In esecuzione degli obiettivi di riduzione del rischio del piano industraile, la Banca ha perfezionato il deconsolidamento di 2,2 miliardi di euro per i Gbv (gross book value) di sofferenze tramite due operazioni distinte: una cartolarizzazione assistita da garanzia dello Stato (“GACS”) per circa €940 milioni e la cessione di un portafoglio di €1,2 miliardi GBV finalizzata a dicembre a Credito Fondiario.

Entro il 2018 – affermano i vertici della banca – lo stock complessivo di credito deteriorato netto è previsto attestarsi a 1,5 miliardi di euro (€2,6 miliardi GBV), ben al di sotto dei target BCE per il 2018 (€4,6 miliardi GBV) e il 2019 (€3,7 miliardi GBV) e con un NPE ratio netto atteso inferiore al 10% (9,5%).

I proventi operativi netti core si attestano a €516,5 milioni in conseguenza della contrazione del margine di interesse (-9,8% vs 2016) condizionato dal derisking e dal deleveraging del portafoglio crediti, oltre ad una riduzione dei proventi da attività da trading (-70,9% vs 2016).

Gli oneri di gestione core si attestano a €508,8 milioni in calo del 5,0% rispetto allo stesso periodo dell’esercizio precedente. In particolare le spese ricorrenti per il personale risultano in calo di €17,9 milioni (-5,7% rispetto al 2016) per effetto delle manovre di riduzione strutturale del costo del lavoro.

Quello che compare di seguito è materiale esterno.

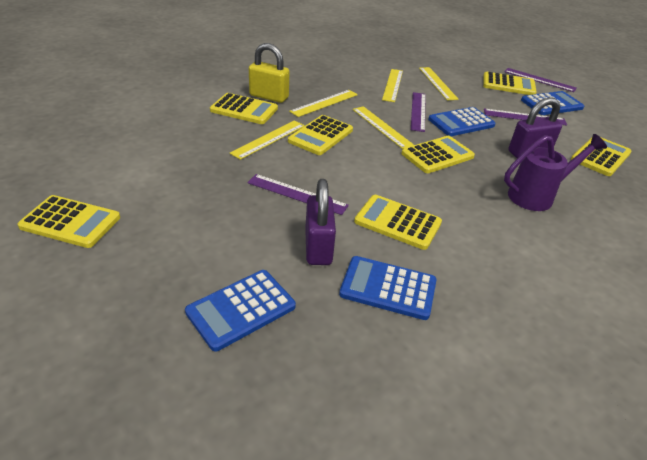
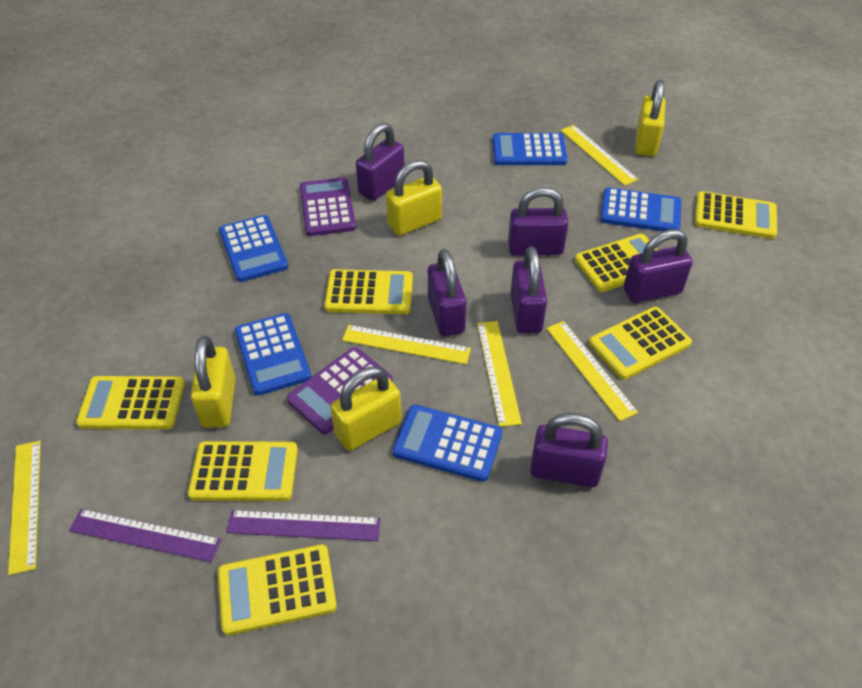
blue calculator: [185,270,296,352] [339,256,437,320] [428,107,496,136] [521,91,584,115] = 4 -> [219,215,288,282] [235,313,311,395] [393,405,502,482] [492,133,567,165] [600,188,681,231] = 5
purple calculator: none = 0 -> [287,347,393,434] [300,177,356,236] = 2
purple padlock: [305,179,336,265] [508,97,562,158] = 2 -> [356,123,404,201] [428,249,467,336] [508,187,569,256] [510,246,547,334] [530,413,608,487] [624,229,693,303] = 6
purple ruler: [247,174,349,215] [411,92,426,132] [484,109,567,126] [504,68,577,92] = 4 -> [69,509,221,562] [226,510,381,541] = 2
purple watering can: [504,134,607,211] = 1 -> none = 0
yellow padlock: [249,43,289,103] = 1 -> [191,336,236,428] [330,367,402,451] [386,160,442,236] [635,80,665,156] = 4

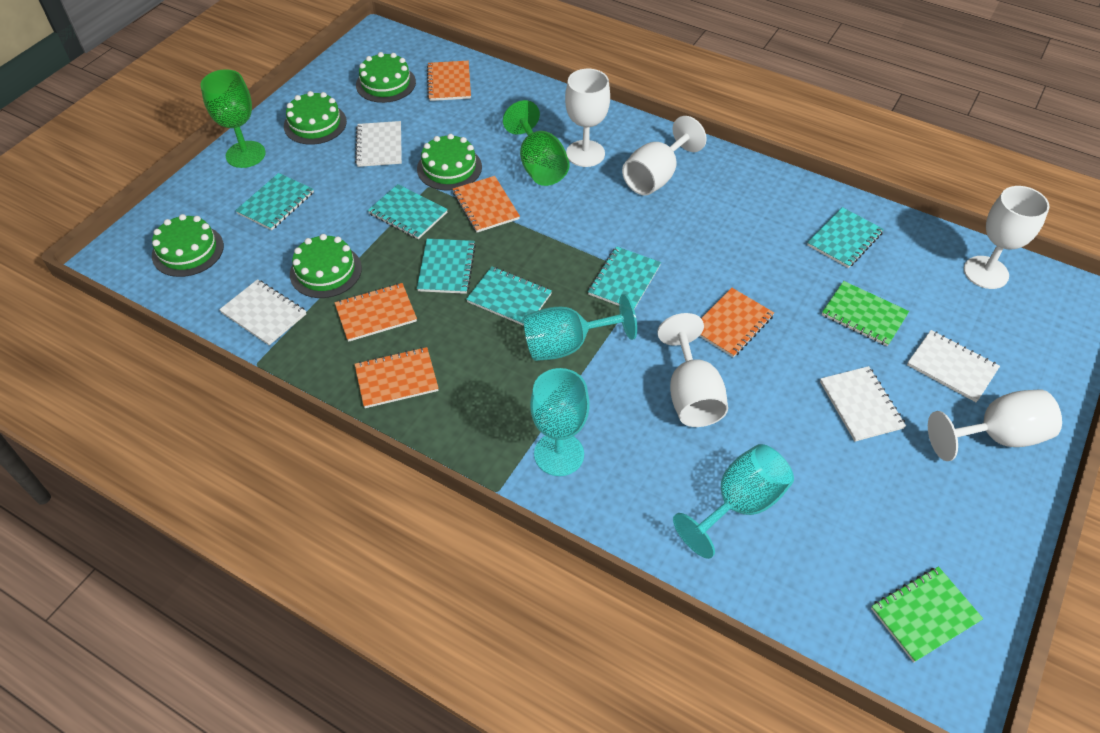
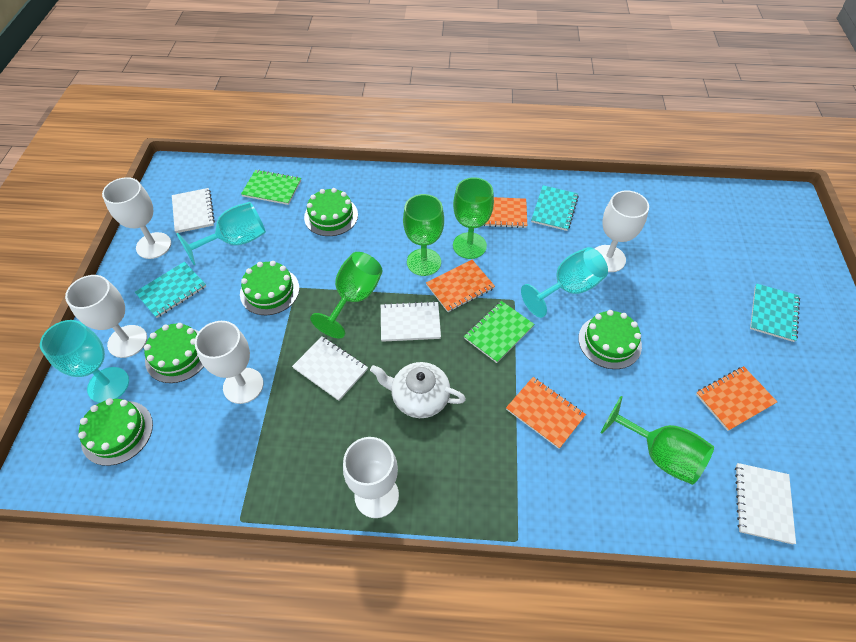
green goblet: [200,69,266,168] [503,100,570,186] = 2 -> [310,252,382,339] [403,194,444,276] [453,177,494,259] [600,396,714,485] = 4
orange notebook: [334,283,417,342] [354,347,439,408] [427,61,471,101] [453,176,520,232] [699,288,774,358] = 5 -> [426,260,495,312] [483,197,527,228] [506,377,586,449] [696,366,777,431] = 4
turquoise notebook: [235,173,314,230] [368,184,448,239] [417,239,476,294] [466,267,552,326] [588,246,661,309] [807,207,884,268] = 6 -> [135,262,206,318] [531,185,579,231] [750,283,800,342] = 3
white teapot: none = 0 -> [370,362,466,418] = 1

Il margine operativo lordo, espressione del risultato della gestione caratteristica del gruppo, chiude l’anno sostanzialmente in pareggio (+€7,7 milioni), mentre il margine operativo netto si attesta a -728,5 milioni di euro dopo aver contabilizzato rettifiche di valore nette su crediti per 416,5 milioni e le perdite relative ad operazioni di cartolarizzazione o di cessione di portafogli di crediti deteriorati per complessivi 321,5 milioni lordi.

La perdita del periodo nel 2017 si attesta a 380,5 milioni di euro.